Web document revisions:
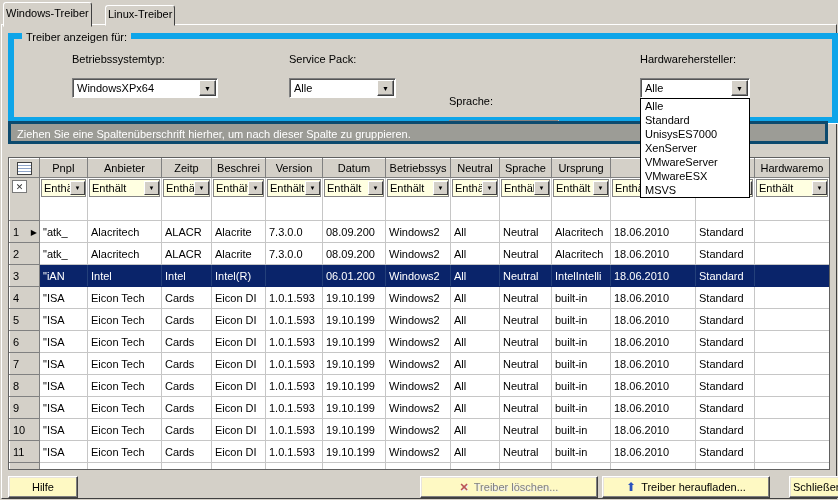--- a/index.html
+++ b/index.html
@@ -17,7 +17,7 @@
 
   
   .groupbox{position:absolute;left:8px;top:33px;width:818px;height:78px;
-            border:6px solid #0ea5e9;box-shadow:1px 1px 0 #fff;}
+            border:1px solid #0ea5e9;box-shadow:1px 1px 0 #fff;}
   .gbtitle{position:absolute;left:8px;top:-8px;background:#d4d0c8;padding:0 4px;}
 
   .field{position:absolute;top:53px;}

- [EXERCISE AIM]
All of the records need to be reproduced exactly, with each picture omitted.

- [REPLY]
--- a/index.html
+++ b/index.html
@@ -17,7 +17,7 @@
 
   
   .groupbox{position:absolute;left:8px;top:33px;width:818px;height:78px;
-            border:6px solid #0ea5e9;box-shadow:1px 1px 0 #fff;}
+            border:1px solid #0ea5e9;box-shadow:1px 1px 0 #fff;}
   .gbtitle{position:absolute;left:8px;top:-8px;background:#d4d0c8;padding:0 4px;}
 
   .field{position:absolute;top:53px;}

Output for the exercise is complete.